Pour mettre un visage sur les victimes, Wiame et son amie Narimene Mouaci Bahri, ont lancé Feminicides-dz, un site internet qui recense et permet de déclarer un féminicide. «Nous voulons humaniser ces femmes afin qu'elles ne deviennent pas des faits divers oubliés. Elles avaient des vies, des métiers ou des rêves, ce sont des citoyennes qui ont été assassinées. Nous voulons aussi savoir ce qu'il en est des procès des meurtriers», explique Wiame.

L'étudiante de 27 ans, qui passe son temps libre à faire de la veille sur les médias locaux pour tracer les cas de violences faites aux femmes, se dit préoccupée par certaines décisions de justice. «Ce qui fait peur c'est qu'on remarque que dans plusieurs cas, on brandit la carte des troubles mentaux pour innocenter les assassins.» Elle cite l'affaire de la jeune Asma Bachkit, 17 ans, tuée de quinze coups de couteau en 2013. L'assassin, d'abord condamné à la perpétuité en 2017 pour homicide volontaire avec préméditation, a été acquitté deux plus tard en appel pour cause de troubles mentaux.

«Parfois, on a l'impression qu'on cherche juste à narguer la société civile et les mouvements des droits des femmes», déclarait à l'époque Fatma Boufenik, militante féministe et membre de l'association FARD (Femmes algériennes Revendiquant leurs Droits) dans un entretien accordé au quotidien algérien Liberté.

Abrogation du Code de la famille

Les militantes qui dénoncent le manque de fermeté dans l'application des lois, remettent aussi en cause la législation déjà existante. En premier lieu, le Code de la famille datant de 1984 et révisé en 2005 qui, selon les militantes, institue les inégalités entre hommes et femmes.
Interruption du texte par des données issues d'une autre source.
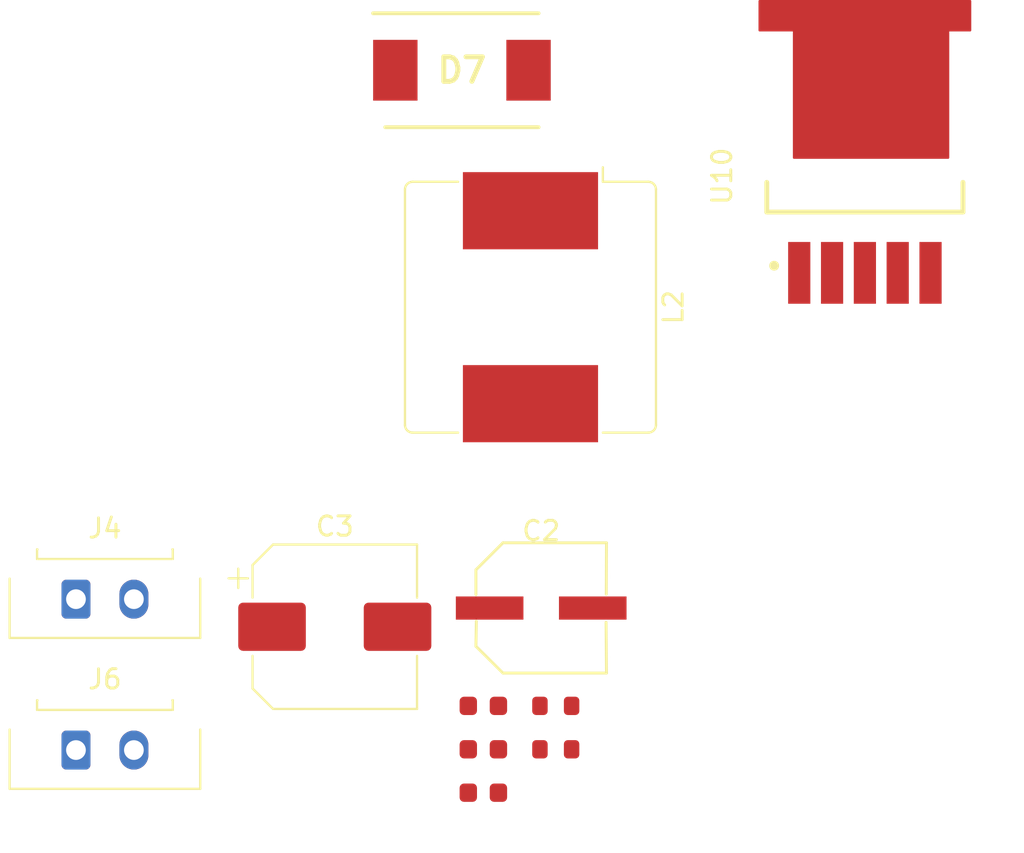
<source format=kicad_pcb>
(kicad_pcb
	(version 20241229)
	(generator "pcbnew")
	(generator_version "9.0")
	(general
		(thickness 1.6)
		(legacy_teardrops no)
	)
	(paper "A4")
	(layers
		(0 "F.Cu" signal)
		(2 "B.Cu" signal)
		(9 "F.Adhes" user "F.Adhesive")
		(11 "B.Adhes" user "B.Adhesive")
		(13 "F.Paste" user)
		(15 "B.Paste" user)
		(5 "F.SilkS" user "F.Silkscreen")
		(7 "B.SilkS" user "B.Silkscreen")
		(1 "F.Mask" user)
		(3 "B.Mask" user)
		(17 "Dwgs.User" user "User.Drawings")
		(19 "Cmts.User" user "User.Comments")
		(21 "Eco1.User" user "User.Eco1")
		(23 "Eco2.User" user "User.Eco2")
		(25 "Edge.Cuts" user)
		(27 "Margin" user)
		(31 "F.CrtYd" user "F.Courtyard")
		(29 "B.CrtYd" user "B.Courtyard")
		(35 "F.Fab" user)
		(33 "B.Fab" user)
		(39 "User.1" user)
		(41 "User.2" user)
		(43 "User.3" user)
		(45 "User.4" user)
	)
	(setup
		(pad_to_mask_clearance 0)
		(allow_soldermask_bridges_in_footprints no)
		(tenting front back)
		(pcbplotparams
			(layerselection 0x00000000_00000000_55555555_5755f5ff)
			(plot_on_all_layers_selection 0x00000000_00000000_00000000_00000000)
			(disableapertmacros no)
			(usegerberextensions no)
			(usegerberattributes yes)
			(usegerberadvancedattributes yes)
			(creategerberjobfile yes)
			(dashed_line_dash_ratio 12.000000)
			(dashed_line_gap_ratio 3.000000)
			(svgprecision 4)
			(plotframeref no)
			(mode 1)
			(useauxorigin no)
			(hpglpennumber 1)
			(hpglpenspeed 20)
			(hpglpendiameter 15.000000)
			(pdf_front_fp_property_popups yes)
			(pdf_back_fp_property_popups yes)
			(pdf_metadata yes)
			(pdf_single_document no)
			(dxfpolygonmode yes)
			(dxfimperialunits yes)
			(dxfusepcbnewfont yes)
			(psnegative no)
			(psa4output no)
			(plot_black_and_white yes)
			(plotinvisibletext no)
			(sketchpadsonfab no)
			(plotpadnumbers no)
			(hidednponfab no)
			(sketchdnponfab yes)
			(crossoutdnponfab yes)
			(subtractmaskfromsilk no)
			(outputformat 1)
			(mirror no)
			(drillshape 1)
			(scaleselection 1)
			(outputdirectory "")
		)
	)
	(net 0 "")
	(net 1 "VBAT+")
	(net 2 "+5Vservo")
	(net 3 "Net-(U10-VC)")
	(net 4 "Net-(D7-Pad2)")
	(net 5 "VBAT-")
	(net 6 "Net-(U10-FB)")
	(footprint "GNSS:DIOM7959X262N" (layer "F.Cu") (at 124.47 68.9))
	(footprint "Connector_Molex:Molex_Micro-Fit_3.0_43650-0215_1x02_P3.00mm_Vertical" (layer "F.Cu") (at 104.48 96.31))
	(footprint "PCM_JLCPCB:R_0603" (layer "F.Cu") (at 129.33 101.84))
	(footprint "PCM_JLCPCB:R_0603" (layer "F.Cu") (at 129.33 104.09))
	(footprint "PCM_JLCPCB:C_0603" (layer "F.Cu") (at 125.58 106.34))
	(footprint "EasyEDA:TO-263-5_L10.2-W8.9-P1.70-TL" (layer "F.Cu") (at 145.34 74.39 90))
	(footprint "PCM_JLCPCB:C_0603" (layer "F.Cu") (at 125.58 101.84))
	(footprint "PCM_JLCPCB:C_0603" (layer "F.Cu") (at 125.58 104.09))
	(footprint "Inductor_SMD:L_Bourns_SRR1208_12.7x12.7mm" (layer "F.Cu") (at 128.02 81.18 -90))
	(footprint "Connector_Molex:Molex_Micro-Fit_3.0_43650-0215_1x02_P3.00mm_Vertical" (layer "F.Cu") (at 104.48 104.13))
	(footprint "EasyEDA:CAP-SMD_BD6.3-L6.6-W6.6-LS7.4-FD" (layer "F.Cu") (at 128.575 96.77))
	(footprint "Capacitor_SMD:CP_Elec_8x10" (layer "F.Cu") (at 117.885 97.74))
	(embedded_fonts no)
)

</source>
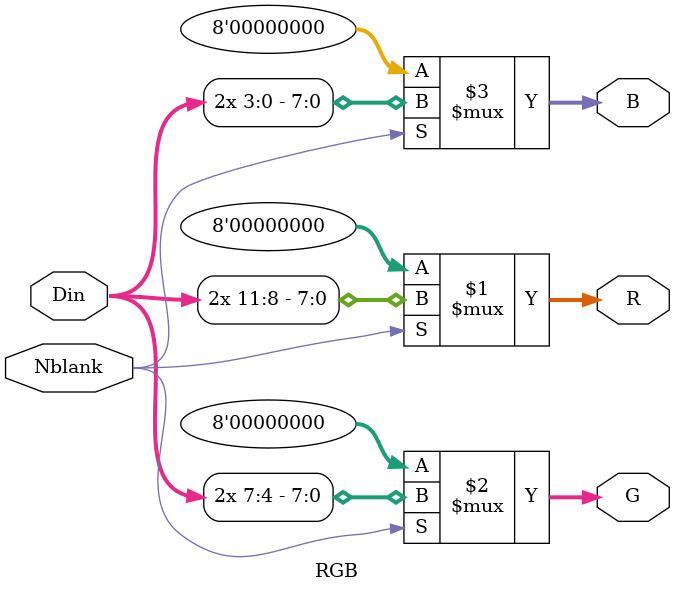
<source format=v>

module RGB (
    input [11:0] Din,     // 입력 데이터 (RGB444)
    input Nblank,         // 화면 표시 유효 구간 신호
    output [7:0] R, G, B  // 출력 데이터 (RGB888)
);

    // Nblank 신호가 '1'일 때 (유효 구간) 데이터를 변환하고,
    // 아닐 때는 검은색(0)을 출력합니다.
    // 각 4비트 채널을 복제하여 8비트로 확장합니다 (예: '1101' -> '11011101').
    assign R = Nblank ? {Din[11:8], Din[11:8]} : 8'h00;
    assign G = Nblank ? {Din[7:4],  Din[7:4]}  : 8'h00;
    assign B = Nblank ? {Din[3:0],  Din[3:0]}  : 8'h00;

endmodule

</source>
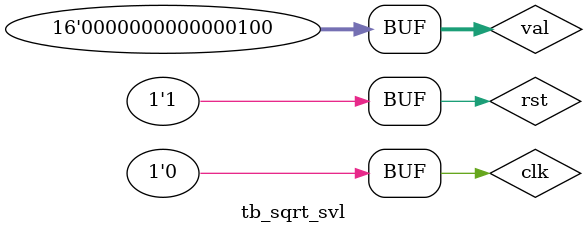
<source format=sv>

`timescale 1ns/1ns

module tb_sqrt_svl;

  //variable declarations
  logic clk, rst, eop;
  logic[15:0] val;
  logic[ 7:0] out;

  //mapping
  sqrt sqrt_mod(
    .clock(clk),
    .reset(rst),
    .endop(eop),
    .valor(val),
    .sqrt(out)
  );

  initial
    begin
      val <= 4; rst <= 0; #70;
      rst <= 1;
    end

  always 
    begin
      clk <= 1; #10;
      clk <= 0; #10;
    end

endmodule
</source>
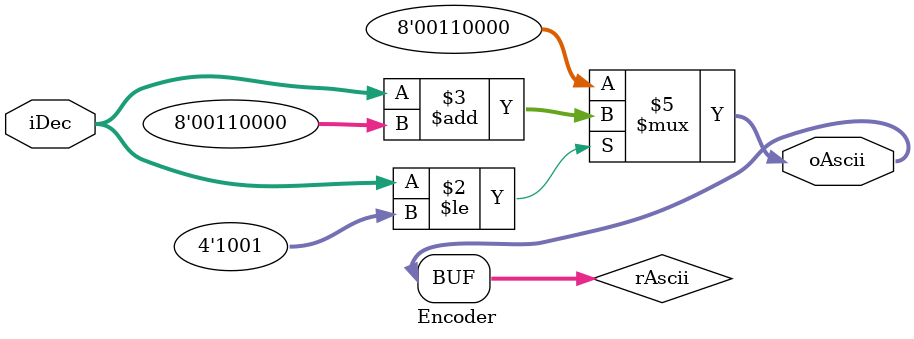
<source format=v>
`timescale 1ns / 1ps


module Encoder(
    input   [3:0]   iDec,

    output  [7:0]   oAscii
    );

    reg     [7:0]   rAscii;

    always  @(*)
    begin
        if  (iDec <= 4'h9)
            rAscii  = iDec + 8'h30;
        else
            rAscii  = 8'h30;
    end

    assign  oAscii  = rAscii;

endmodule

</source>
Plusieurs articles du Code pénal sont aussi décriés, à l'image de l'article 326 qui permet à l'auteur d'un viol d'échapper aux poursuites s'il épouse sa victime, et l'article 279 qui stipule que le «meurtre, les blessures et les coups sont excusables, s'ils sont commis par l'un des époux sur son conjoint ainsi que sur le complice à l'instant où il les surprend en flagrant délit d'adultère».

«Il faut que les lois changent. On ne peut pas être dans un État qui cautionne, et où il y a une clause du pardon pour l'agresseur, s'indigne Wiame. Mais c'est un problème systémique. Si on change les lois et que la société ne change pas alors ça ne sert à rien, surtout que les lois sont appliquées majoritairement par des hommes. Il faut aussi voir comment les policiers accueillent les victimes de violences. Parfois, les femmes sont même dissuadées de porter plainte. Il y a un manque terrible de formation des policiers et des médecins.»

Pour la directrice d'Amnesty Algérie, il est urgent que les autorités mènent des campagnes d'information destinées aux femmes pour les sensibiliser sur leurs droits. «Un grand nombre d'entre elles ne savent pas qu'elles peuvent déposer plainte, bénéficier d'un soutien médical et psychologique et c'est pour ça qu'elle acceptent toutes ces violences. Même si les infrastructures sont insuffisantes, elles existent», soutient Hassina Oussedik.

Depuis le début de l'année 2020, quarante et un féminicides ont été recensés par les militantes de Feminicides-dz. Un chiffre sous-évalué, faute de statistiques officielles.